In this fabulous 21st-century telling of Tolstoy’s classic novel, Keira Knightley fascinates both Russian high society and today's audience. Literally set on a stage, this theatrical film indulges in one woman’s journey into selfish obsession. But when it comes to the dangerously sexy Vronsky — who can blame her?
4 out of 5 stars: Perfect for those who
love a good romantic tragedy
Anna (Keira Knightley) is married to Karenin, a man of great wealth and status in the 19th-century Russian government. She delights in her young son, but having married very young, there is much she has yet to discover about herself.
On a trip to Moscow to help her philandering brother, Oblonsky (Matthew MacFayden), reconcile with his scorned wife, Dolly (Kelly MacDonald), Anna meets a dashing man named Vronsky (Aaron Taylor-Johnson) and begins a journey into obsession, sexual desire, self-realization and destruction.
Meanwhile, a young landholder named Levin (Domhnall Gleeson), who's not at the top of the social ladder, is obsessively in love as well. He lusts after Dolly's beautiful young sister, Kitty (Alicia Vikander). He proposes marriage to pretty-Kitty, but alas, Kitty has also fallen under Vronsky's spell. She shuns Levin and rolls the dice with Vronsky, who she believes will spend the evening at the grand ball dancing with her.
Kitty and Anna are both shocked when bad-boy Vronsky can't take his eyes off married Anna. While mistresses were often taken by the Russian elite, for a young, single man to pursue an older, married woman was quite scandalous.

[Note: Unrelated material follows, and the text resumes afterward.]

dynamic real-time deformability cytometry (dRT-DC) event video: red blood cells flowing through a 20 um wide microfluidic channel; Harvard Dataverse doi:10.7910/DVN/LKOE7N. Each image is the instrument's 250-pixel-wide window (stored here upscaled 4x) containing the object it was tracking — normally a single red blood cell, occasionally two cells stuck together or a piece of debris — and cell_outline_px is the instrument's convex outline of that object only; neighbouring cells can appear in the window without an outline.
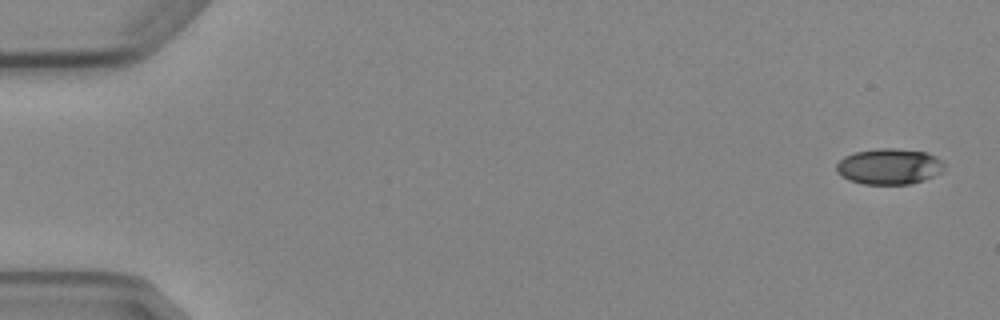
{"species": "Egyptian fruit bat (a non-hibernating species)", "species_latin": "Rousettus aegyptiacus", "temperature_condition": "cold", "stored_images_in_passage": 5, "camera_frame_rate_fps": 3000, "um_per_image_px": 0.085, "animal": {"sex": "female"}, "frame": {"image": 1, "passage_image": 1, "time_ms": 0.0, "image_size_px": [1000, 320], "cell_outline_px": [[944, 168], [940, 172], [924, 180], [912, 184], [864, 184], [848, 180], [836, 172], [836, 164], [844, 156], [856, 152], [880, 148], [892, 148], [928, 152], [936, 156], [944, 164]], "centroid_in_image_um": [75.57, 14.15], "position_along_channel_um": 9.4, "area_um2": 22.54}}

Anna, who respects her husband greatly, knows nothing of passionate romance and is defenseless when Vronksy chases after her. Once he catches her, neither he nor she can let go.

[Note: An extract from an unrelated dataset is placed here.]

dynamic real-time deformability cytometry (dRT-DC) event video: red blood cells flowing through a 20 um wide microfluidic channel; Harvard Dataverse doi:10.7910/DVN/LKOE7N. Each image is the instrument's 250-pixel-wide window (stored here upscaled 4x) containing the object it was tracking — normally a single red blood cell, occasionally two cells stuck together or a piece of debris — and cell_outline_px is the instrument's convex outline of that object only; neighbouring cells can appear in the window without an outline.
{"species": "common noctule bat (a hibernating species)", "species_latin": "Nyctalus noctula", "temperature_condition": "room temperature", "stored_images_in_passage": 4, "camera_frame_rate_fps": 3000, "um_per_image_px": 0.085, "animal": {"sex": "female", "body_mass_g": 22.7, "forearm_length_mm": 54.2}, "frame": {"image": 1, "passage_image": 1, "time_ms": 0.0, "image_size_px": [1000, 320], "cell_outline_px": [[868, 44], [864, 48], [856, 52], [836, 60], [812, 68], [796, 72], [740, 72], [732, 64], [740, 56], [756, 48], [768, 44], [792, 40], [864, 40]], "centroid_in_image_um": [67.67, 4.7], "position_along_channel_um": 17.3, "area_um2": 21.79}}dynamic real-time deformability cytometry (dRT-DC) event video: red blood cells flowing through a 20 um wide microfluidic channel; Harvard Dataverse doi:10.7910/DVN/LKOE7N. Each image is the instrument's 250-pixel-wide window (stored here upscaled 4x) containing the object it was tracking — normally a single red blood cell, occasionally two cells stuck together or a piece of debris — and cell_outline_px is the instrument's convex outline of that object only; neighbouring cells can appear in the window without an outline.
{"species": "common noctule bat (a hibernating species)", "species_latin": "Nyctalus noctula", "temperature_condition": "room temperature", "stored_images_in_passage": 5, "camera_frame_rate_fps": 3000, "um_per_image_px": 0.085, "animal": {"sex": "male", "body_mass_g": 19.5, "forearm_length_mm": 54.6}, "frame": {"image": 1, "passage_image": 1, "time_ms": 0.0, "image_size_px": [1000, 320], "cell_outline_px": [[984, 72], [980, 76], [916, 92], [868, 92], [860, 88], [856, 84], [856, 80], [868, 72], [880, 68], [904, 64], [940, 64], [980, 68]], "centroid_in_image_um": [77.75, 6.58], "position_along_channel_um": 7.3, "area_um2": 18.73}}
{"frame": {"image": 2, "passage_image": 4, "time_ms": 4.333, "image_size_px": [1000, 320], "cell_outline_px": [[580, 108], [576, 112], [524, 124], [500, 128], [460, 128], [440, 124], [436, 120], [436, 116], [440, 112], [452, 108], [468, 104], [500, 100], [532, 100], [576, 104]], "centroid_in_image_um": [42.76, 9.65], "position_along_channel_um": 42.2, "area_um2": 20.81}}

And herein lies the central question of Anna Karinina: Is she to be applauded for taking a stand against a societal double standard that allows men enormous moral latitude while denying women the same freedom? Or is she a selfish, childish narcissist who is incapable of feeling empathy for the husband and son to whom she has committed her life?

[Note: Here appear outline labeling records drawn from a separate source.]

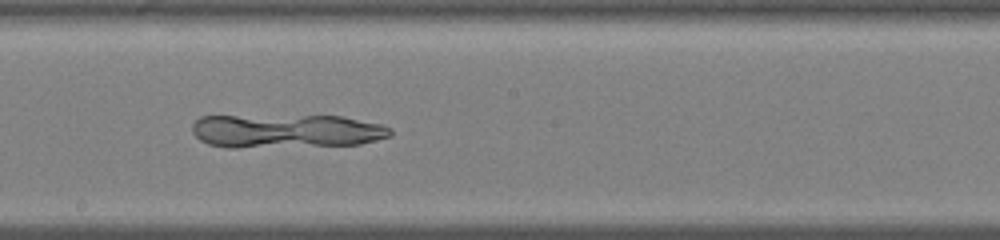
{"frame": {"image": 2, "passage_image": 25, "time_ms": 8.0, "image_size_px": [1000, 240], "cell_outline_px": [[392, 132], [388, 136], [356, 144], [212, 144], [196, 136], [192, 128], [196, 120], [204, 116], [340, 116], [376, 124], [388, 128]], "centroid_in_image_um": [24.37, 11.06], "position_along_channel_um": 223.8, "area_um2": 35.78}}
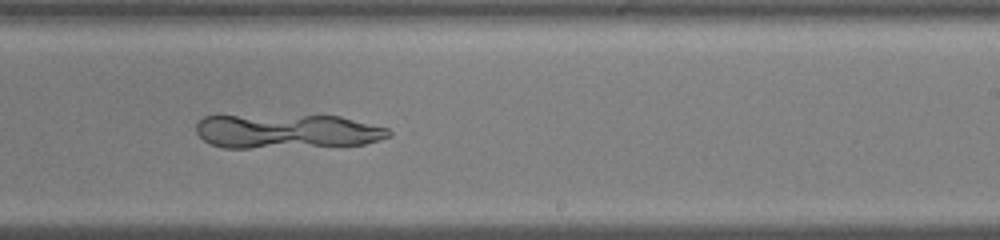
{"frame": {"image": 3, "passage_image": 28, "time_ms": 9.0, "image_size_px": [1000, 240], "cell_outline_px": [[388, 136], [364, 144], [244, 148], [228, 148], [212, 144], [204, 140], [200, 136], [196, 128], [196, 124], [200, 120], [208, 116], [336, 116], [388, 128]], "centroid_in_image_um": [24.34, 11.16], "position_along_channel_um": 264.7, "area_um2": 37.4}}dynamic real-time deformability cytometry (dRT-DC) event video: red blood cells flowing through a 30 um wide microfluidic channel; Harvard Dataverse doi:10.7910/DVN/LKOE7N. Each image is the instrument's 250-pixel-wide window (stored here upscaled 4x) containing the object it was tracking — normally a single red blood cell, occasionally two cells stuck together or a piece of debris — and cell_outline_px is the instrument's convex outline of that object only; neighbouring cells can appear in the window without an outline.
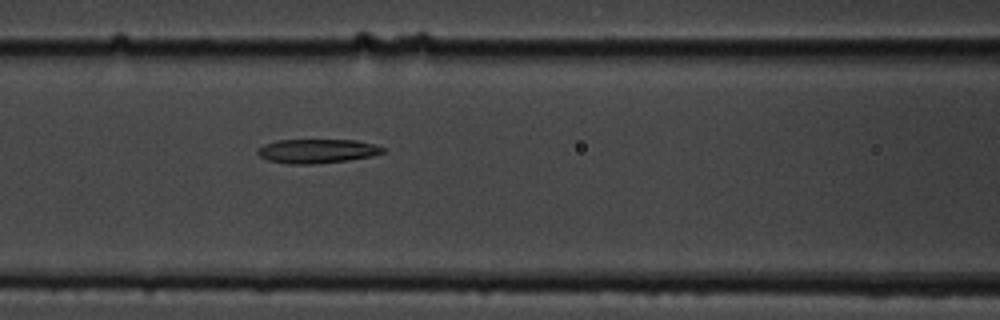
{"species": "common noctule bat (a hibernating species)", "species_latin": "Nyctalus noctula", "temperature_condition": "cold", "stored_images_in_passage": 7, "camera_frame_rate_fps": 3000, "um_per_image_px": 0.085, "animal": {"sex": "male", "body_mass_g": 19.5, "forearm_length_mm": 54.6}, "frame": {"image": 1, "passage_image": 7, "time_ms": 8.0, "image_size_px": [1000, 320], "cell_outline_px": [[384, 152], [372, 156], [348, 160], [312, 164], [288, 164], [268, 160], [260, 156], [256, 152], [256, 148], [264, 144], [276, 140], [356, 140], [376, 144], [384, 148]], "centroid_in_image_um": [26.93, 12.83], "position_along_channel_um": 139.7, "area_um2": 17.69}}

Director Joe Wright's (Pride and Prejudice, also starring Knightley) creative decision to set the film on the stage of a theater provides a meaty metaphor for imperial Russian society. He implies that instead of living their lives with passion and truth, the pre-revolution upper class were "acting" as if they were fulfilled — "acting" as if they were happy. Anyone who's ever seen Dr. Zhivago knows the dark fate of the Russian upper crust.
Lush costumes and choreographed scenes flow like a ballet, as does Tom Stoppard's (Shakespeare in Love) dialogue. Keira is extraordinary in the challenging role of Anna, and the gorgeous Aaron Taylor-Johnson grabs Vronsky by the throat and doesn't let go.